Il s’agit d’une pratique à risque pour les adolescents, mentionne Christine Lebrasseur, policière conférencière dans les écoles pour le SPVQ.

« Au secondaire des fois, les relations [amoureuses] vont être courtes et se terminer pas toujours bien. Et les images, les personnes qui ont ça en leur possession, ça devient un outil tellement qui peut être ravageur, ça peut permettre d’intimider l’autre personne, il peut la distribuer ça devient vraiment un outil dangereux pour les jeunes. »

Elle souligne que les adolescents n’imaginent pas qu’ils puissent commettre un crime en se prenant en photo eux-mêmes et mettent leur sécurité en danger.

Au-delà de l’envoyer à un ami, oui, ils produisent de la pornographie juvénile parce qu’ils sont mineurs, mais ce qu’on ne sait pas après, sur Internet, où va se ramasser cette photo-là.

Christine Lebrasseur, policière école

L’agente rappelle que les photos qui peuvent se retrouver sur différentes plateformes sont particulièrement difficiles à supprimer d’Internet et les conséquences peuvent être ravageuses.

La police explique dans un document publié à l'intention des parents que les jeunes qui ont perdu le contrôle de leur image peuvent vivre de l'anxiété, du rejet, de l'intimidation et du harcèlement, entre autres.

Tribunal de la jeunesse

Selon Christine Lebrasseur, les cas de sextage portés à l'attention des autorités dans le milieu scolaire font l'objet d'interventions rapides et ne se retrouvent pas nécessairement devant les tribnaux.
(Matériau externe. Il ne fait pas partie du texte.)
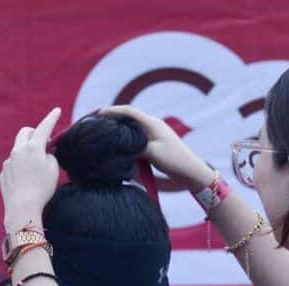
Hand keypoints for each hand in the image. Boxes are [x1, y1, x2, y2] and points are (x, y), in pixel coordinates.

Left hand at [0, 107, 62, 232]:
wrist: (22, 208)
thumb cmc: (42, 189)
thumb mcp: (53, 169)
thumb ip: (50, 155)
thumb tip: (45, 150)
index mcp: (33, 148)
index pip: (44, 128)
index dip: (51, 118)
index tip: (56, 110)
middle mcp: (18, 151)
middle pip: (25, 132)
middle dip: (34, 133)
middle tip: (43, 142)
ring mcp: (8, 162)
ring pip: (18, 149)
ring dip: (27, 152)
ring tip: (36, 168)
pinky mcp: (4, 173)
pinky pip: (13, 164)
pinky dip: (20, 166)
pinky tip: (26, 180)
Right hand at [99, 105, 214, 190]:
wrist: (191, 170)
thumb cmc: (174, 160)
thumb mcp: (152, 153)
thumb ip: (134, 147)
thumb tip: (118, 145)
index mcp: (152, 123)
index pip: (129, 111)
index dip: (112, 111)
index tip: (98, 113)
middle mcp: (152, 125)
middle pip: (129, 116)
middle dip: (113, 117)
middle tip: (97, 121)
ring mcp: (154, 133)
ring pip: (132, 126)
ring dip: (119, 127)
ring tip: (104, 131)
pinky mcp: (154, 142)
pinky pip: (136, 136)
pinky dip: (126, 137)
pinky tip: (118, 143)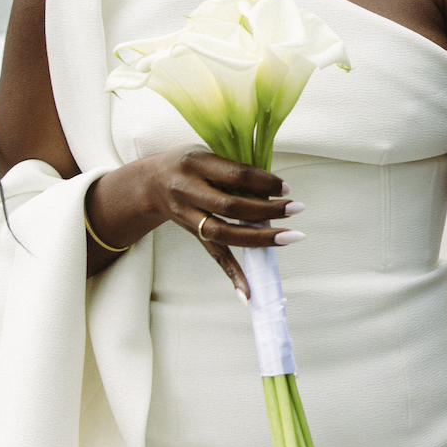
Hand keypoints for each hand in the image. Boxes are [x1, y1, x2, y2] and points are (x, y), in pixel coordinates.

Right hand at [89, 145, 304, 289]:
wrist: (149, 184)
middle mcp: (188, 191)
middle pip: (231, 206)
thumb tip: (274, 188)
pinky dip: (232, 274)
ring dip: (260, 238)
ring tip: (290, 237)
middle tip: (297, 208)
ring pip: (225, 233)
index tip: (286, 188)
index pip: (235, 174)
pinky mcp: (193, 234)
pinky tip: (249, 292)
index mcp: (195, 164)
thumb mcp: (206, 154)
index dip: (263, 181)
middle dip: (267, 209)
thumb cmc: (188, 164)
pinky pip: (214, 254)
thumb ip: (234, 169)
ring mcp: (188, 216)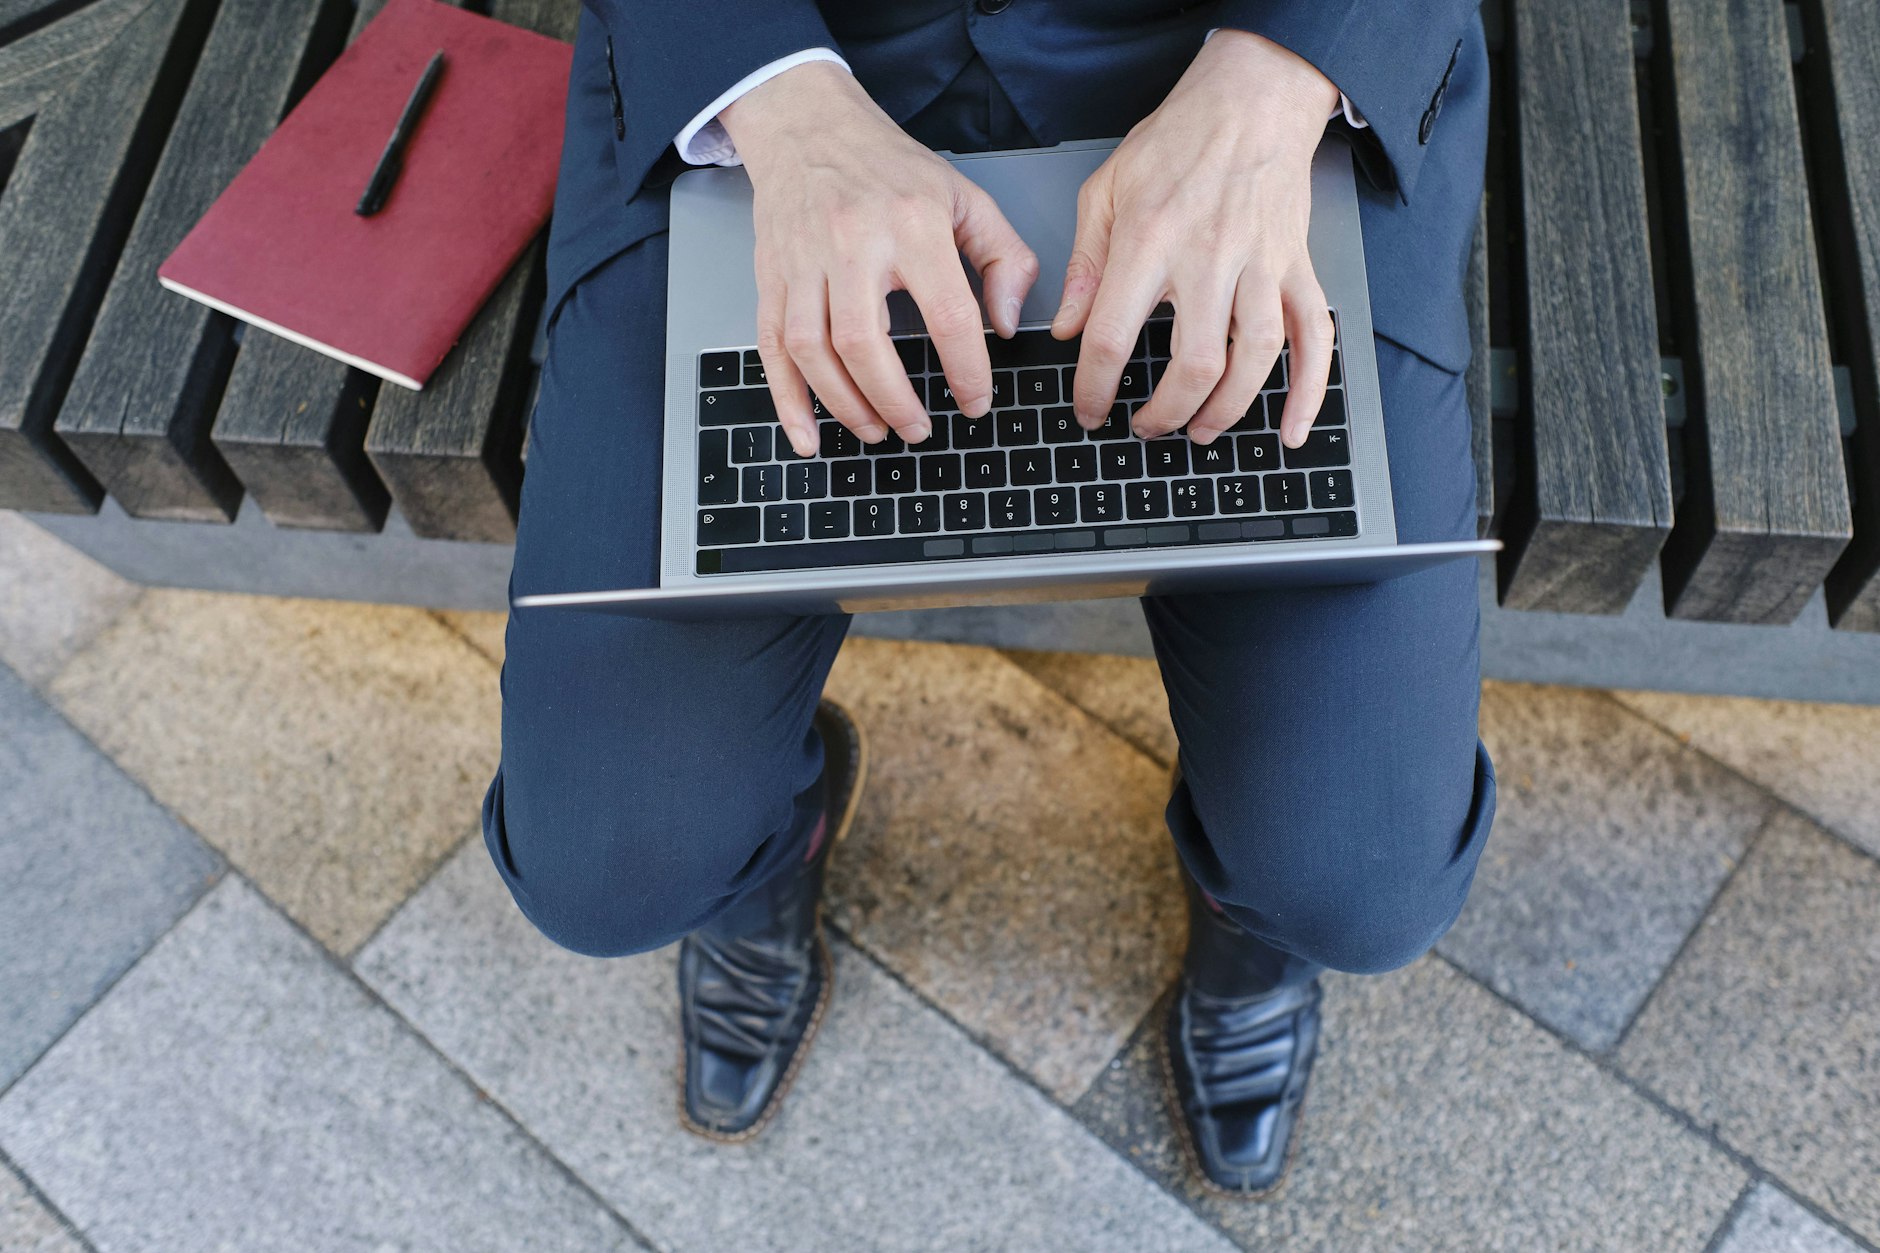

La plupart des interventions se concluent d'ailleurs dans les écoles avec le policier scolaire et tous les intervenants afin d'éviter la propagation des images sur Internet.

Toutefois, advenant le dépôt d’accusations de possession et distribution de pornographie juvénile, les dossiers d'adolescents se retrouvent devant le Tribunal de la jeunesse, qui vise à favoriser la réinsertion sociale.

Me Myralie Roussin, avocate en droit de la jeunesse, mentionne que les jeunes de 12 à 17 ans s’exposent à une peine allant de la réprimande jusqu’à une ordonnance de placement et surveillance, équivalant à de la détention.

Pour un premier passage à la Cour, des mesures d’aide seront généralement offertes aux jeunes.

Sensibiliser dès le jeune âge

Pour Cathy Tétreault, directrice générale du centre Cyber-aide, le phénomène n’est pas nouveau et les jeunes devraient y être sensibilisés dès le primaire à travers les cours d’éducation à la sexualité.

« Si les petits à partir de l’école primaire apprennent à se respecter, à s’affirmer, tranquillement, ils vont être préparés à arriver au secondaire, à être capable de gérer la pression sociale et de ne pas le faire. »

Selon elle, l’influence de la technologie et l’utilisation des réseaux sociaux peuvent contribuer à banaliser ces gestes et les écoles devraient être mieux outillées pour conscientiser les élèves.

Elle croit que les formations offertes par les policiers dans les écoles ne sont pas suffisantes.

« C’est important que les policiers passent dans les écoles pour parler de ça au niveau judiciaire, mais ils [les établissements scolaires] doivent inviter des organismes ou sexologues ou même eux pour pallier au besoin psychosocial. Pourquoi on le fait, à quel besoin ça répond, pourquoi vous trouvez ça banal? », évoque-t-elle.

Elle ajoute que l’information qui est véhiculée aux jeunes doit aussi être acheminée aux parents afin que la sensibilisation soit efficace.